Quant à l'inflation, elle est restée notable, à près de 25 %. Reste que le narcoterrorisme - une plaie béante dans le tissu social colombien que la disparition du Pablo Escobar en 1993, pour spectaculaire qu'elle fut, est loin d'avoir refermée - continue de peser dans les comptes de la nation. Sur les 20 milliards de dollars que rapporte l'activité des cartels de la drogue, 6 milliards sont rapatriés en Colombie. Si les trafiquants en consacrent une partie pour s'acheter des indulgences et se ménager des complicités dans l'administration, ils en réinjectent également dans l'économie locale. Bien qu'il soit évidemment impossible d'en chiffrer précisément l'incidence, une étude officielle a révélé qu'en 1993 les petites entreprises familiales, ou comptant au maximum une dizaine de salariés, ont contribué pour 40 % au PIB. Celles-ci emploient environ 2,8 millions de personnes, contre 1,2 million pour les grandes compagnies. Si l'activité des cartels de la drogue a valu à la Colombie une triste réputation de leader en la matière, le terrorisme politique est également une «spécialité» locale à laquelle le président a promis de s'attaquer.
Dans cette perspective, E. Samper s'est effectivement engagé à renouer le dialogue avec les mouvements de lutte armée, alors que la guérilla, même si elle a perdu nombre de ses idéaux politiques et révolutionnaires, reste néanmoins un des principaux facteurs de la violence. Ainsi, les semaines précédant l'élection présidentielle ont été marquées par une recrudescence des attentats. Le 22 mai, un commando de la Coordination nationale de la guérilla, un mouvement marxiste, s'est attaqué à une patrouille de police à Medellín, causant la mort du cinq de ses membres. Enfin, le jour même du second tour de scrutin, et en dépit d'un déploiement impressionnant de policiers et de soldats, des combattants de l'Armée de libération nationale (ELN, guévariste) ont réussi à se mettre en évidence en tuant trois représentants des forces de l'ordre. Néanmoins, au chapitre de la lutte contre le terrorisme, les représentants du gouvernement colombien auront réussi à frapper un grand coup en procédant à l'arrestation, le 22 juin, de Francisco Caraballo, le chef de l'Armée populaire de libération (EPL).

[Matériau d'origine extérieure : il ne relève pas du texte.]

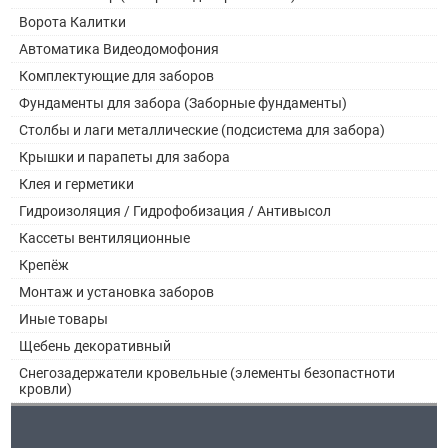
Ворота Калитки
Автоматика Видеодомофония
Комплектующие для заборов
Фундаменты для забора (Заборные фундаменты)
Столбы и лаги металлические (подсистема для забора)
Крышки и парапеты для забора
Клея и герметики
Гидроизоляция / Гидрофобизация / Антивысол
Кассеты вентиляционные
Крепёж
Монтаж и установка заборов
Иные товары
Щебень декоративный
Снегозадержатели кровельные (элементы безопастноти
кровли)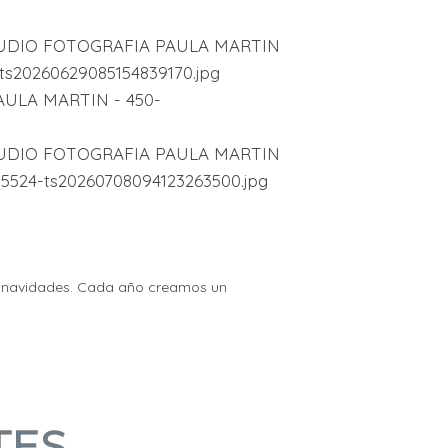
as navidades. Cada año creamos un
TES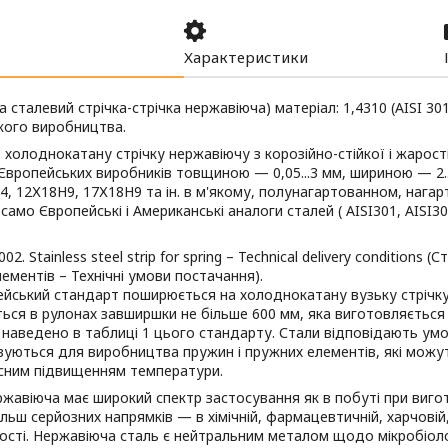
Характеристики
 сталевий стрічка-стрічка нержавіюча) матеріал: 1,4310 (AISI 30
кого виробництва.
 холоднокатану стрічку нержавіючу з корозійно-стійкої і жарості
Європейських виробників товщиною — 0,05...3 мм, шириною — 2..
, 12Х18Н9, 17Х18Н9 та ін. в м'якому, полунагартованном, нага
 само Європейські і Американські аналоги сталей ( AISI301, AISI304,
02. Stainless steel strip for spring – Technical delivery conditions 
ементів – Технічні умови постачання).
ейський стандарт поширюється на холоднокатану вузьку стрічк
ься в рулонах завширшки не більше 600 мм, яка виготовляється 
 наведено в таблиці 1 цього стандарту. Стали відповідають ум
уються для виробництва пружин і пружних елементів, які можуть
сним підвищенням температури.
ржавіюча має широкий спектр застосування як в побуті при виго
більш серйозних напрямків — в хімічній, фармацевтичній, харчові
сті. Нержавіюча сталь є нейтральним металом щодо мікробіолог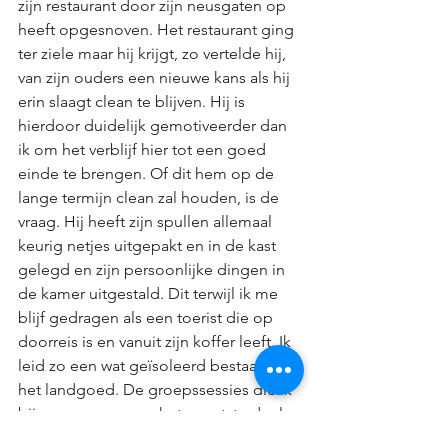
zijn restaurant door zijn neusgaten op 
heeft opgesnoven. Het restaurant ging 
ter ziele maar hij krijgt, zo vertelde hij, 
van zijn ouders een nieuwe kans als hij 
erin slaagt clean te blijven. Hij is 
hierdoor duidelijk gemotiveerder dan 
ik om het verblijf hier tot een goed 
einde te brengen. Of dit hem op de 
lange termijn clean zal houden, is de 
vraag. Hij heeft zijn spullen allemaal 
keurig netjes uitgepakt en in de kast 
gelegd en zijn persoonlijke dingen in 
de kamer uitgestald. Dit terwijl ik me 
blijf gedragen als een toerist die op 
doorreis is en vanuit zijn koffer leeft. Ik 
leid zo een wat geïsoleerd bestaan op 
het landgoed. De groepssessies die ik 
bijwoon, gaan voor het grootste deel 
langs me heen, raken me niet of 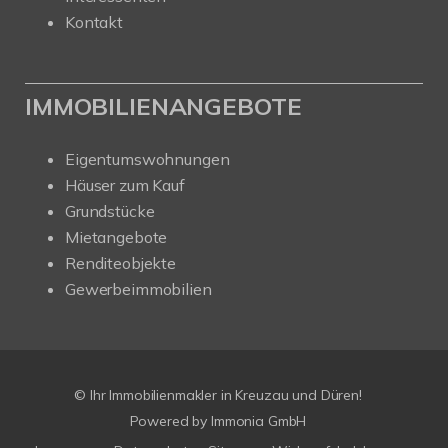
Kontakt
IMMOBILIENANGEBOTE
Eigentumswohnungen
Häuser zum Kauf
Grundstücke
Mietangebote
Renditeobjekte
Gewerbeimmobilien
© Ihr Immobilienmakler in Kreuzau und Düren!
Powered by Immonia GmbH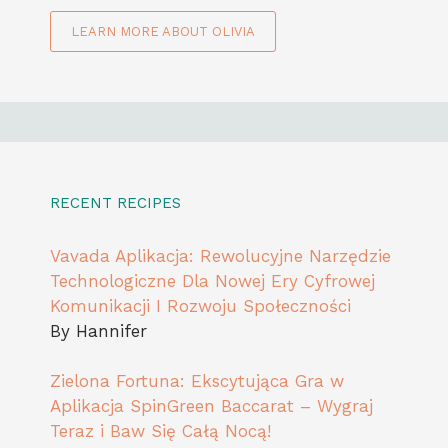
LEARN MORE ABOUT OLIVIA
RECENT RECIPES
Vavada Aplikacja: Rewolucyjne Narzędzie
Technologiczne Dla Nowej Ery Cyfrowej
Komunikacji I Rozwoju Społeczności
By Hannifer
Zielona Fortuna: Ekscytująca Gra w
Aplikacja SpinGreen Baccarat – Wygraj
Teraz i Baw Się Całą Nocą!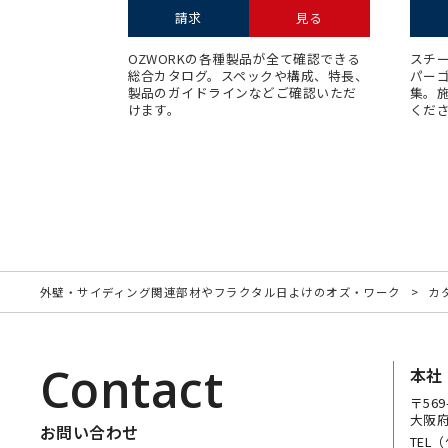
請求
見る
OZWORKの各種製品が全て確認できる
スチ
総合カタログ。スペックや構成、特長、
パー
製品のガイドラインなどご確認いただ
集。
けます。
くだ
外壁・サイディング関連部材やフラクタル日よけのオズ・ワーク
カ
Contact
本社
〒569
大阪府
お問い合わせ
TEL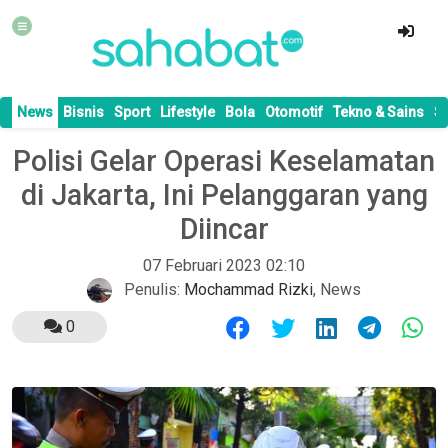
News
Bisnis
Sport
Lifestyle
Bola
Otomotif
Tekno & Sains
S
Polisi Gelar Operasi Keselamatan
di Jakarta, Ini Pelanggaran yang
Diincar
07 Februari 2023 02:10
Penulis:
Mochammad Rizki
,
News
0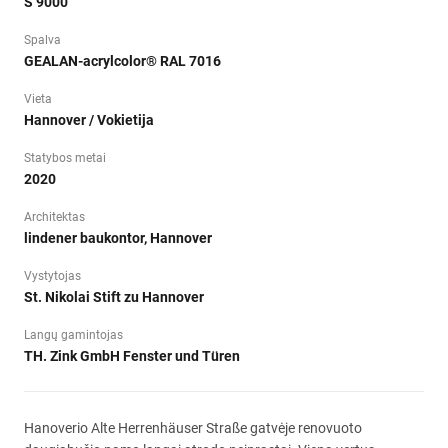
S 9000
Spalva
GEALAN-acrylcolor® RAL 7016
Vieta
Hannover / Vokietija
Statybos metai
2020
Architektas
lindener baukontor, Hannover
Vystytojas
St. Nikolai Stift zu Hannover
Langų gamintojas
TH. Zink GmbH Fenster und Türen
Hanoverio Alte Herrenhäuser Straße gatvėje renovuoto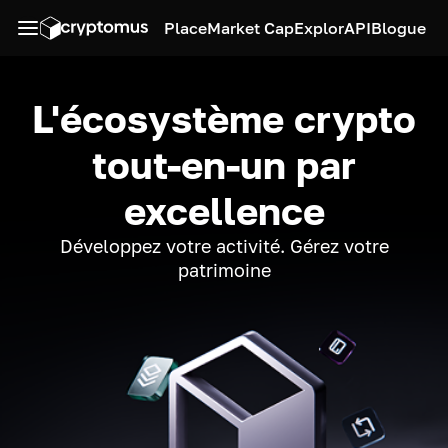
Place
Market Cap
Explor
API
Blogue
L'écosystème crypto
tout-en-un par
excellence
Développez votre activité. Gérez votre
patrimoine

Si la guérilla est toujours un véritable cancer dans la vie politique colombienne, l'activité soutenue des cartels de la drogue a contribué à jeter un voile de suspicion sur l'élection du nouveau président, accusé d'avoir financé sa campagne avec l'argent de la cocaïne. Un soupçon qui n'est sans doute pas étranger au refroidissement des relations entre Washington et Bogotá.
Le 15 juillet, le Sénat américain a décidé de geler l'aide américaine, d'un montant de 37 millions de dollars, estimant que la Colombie ne coopérait pas totalement à la lutte contre le trafic de drogue entre les deux pays. Les autorités colombiennes ont ressenti comme un camouflet la visite ratée du général Oscar Vargas Silvia à Washington. En effet, le directeur de la police nationale colombienne n'a pas été reçu, comme prévu, par le chef de la Drug Enfoncement Agency, la principale agence américaine de lutte contre le trafic de drogue. Entré officiellement en fonction le 7 août, E. Samper est donc déjà placé sous la haute surveillance des États-Unis.